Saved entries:
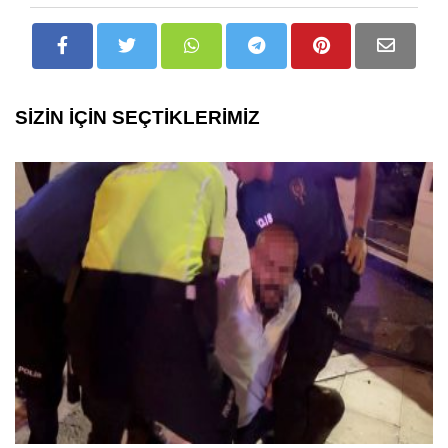
SİZİN İÇİN SEÇTİKLERİMİZ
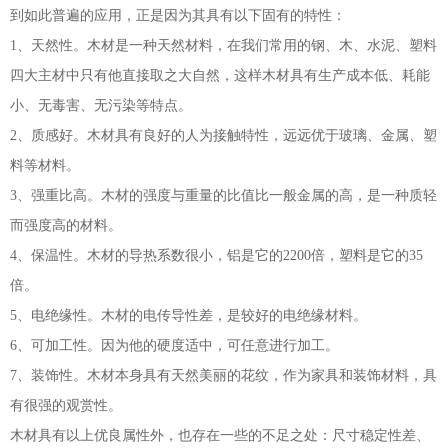
到如此普遍的应用，正是因为其具有以下固有的特性：
1、天然性。木材是一种天然材料，在我们常用的钢、木、水泥、塑料
四大主材中只有他直接取之大自然，这样木材具有生产成本低、耗能
小、无毒害、无污染等特点。
2、质感好。木材具有良好的人为接触特性，远远优于玻璃、金属、塑
料等材料。
3、强重比高。木材的强度与重量的比值比一般金属的高，是一种质轻
而强度高的材料。
4、保温性。木材的导热系数很小，铝是它的2200倍，塑料是它的35
倍。
5、电绝缘性。木材的电传导性差，是较好的电绝缘材料。
6、可加工性。因为他的硬度适中，可任意进行加工。
7、装饰性。木材本身具有天然美丽的花纹，作为家具和装饰材料，具
有很强的观赏性。
木材具有以上优良属性外，也存在一些的不足之处：尺寸稳定性差、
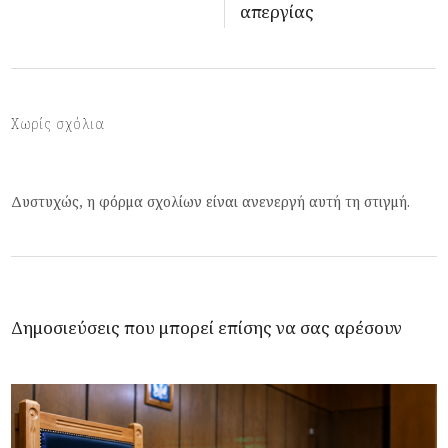
απεργίας
Χωρίς σχόλια
Δυστυχώς, η φόρμα σχολίων είναι ανενεργή αυτή τη στιγμή.
Δημοσιεύσεις που μπορεί επίσης να σας αρέσουν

EXERCISE:
The answer is the full set of records printed exactly, less the pictures.

SOLUTION TO THIS EXERCISE:
SİZİN İÇİN SEÇTİKLERİMİZ
到如此普遍的应用，正是因为其具有以下固有的特性：
1、天然性。木材是一种天然材料，在我们常用的钢、木、水泥、塑料
四大主材中只有他直接取之大自然，这样木材具有生产成本低、耗能
小、无毒害、无污染等特点。
2、质感好。木材具有良好的人为接触特性，远远优于玻璃、金属、塑
料等材料。
3、强重比高。木材的强度与重量的比值比一般金属的高，是一种质轻
而强度高的材料。
4、保温性。木材的导热系数很小，铝是它的2200倍，塑料是它的35
倍。
5、电绝缘性。木材的电传导性差，是较好的电绝缘材料。
6、可加工性。因为他的硬度适中，可任意进行加工。
7、装饰性。木材本身具有天然美丽的花纹，作为家具和装饰材料，具
有很强的观赏性。
木材具有以上优良属性外，也存在一些的不足之处：尺寸稳定性差、
απεργίας
Χωρίς σχόλια
Δυστυχώς, η φόρμα σχολίων είναι ανενεργή αυτή τη στιγμή.
Δημοσιεύσεις που μπορεί επίσης να σας αρέσουν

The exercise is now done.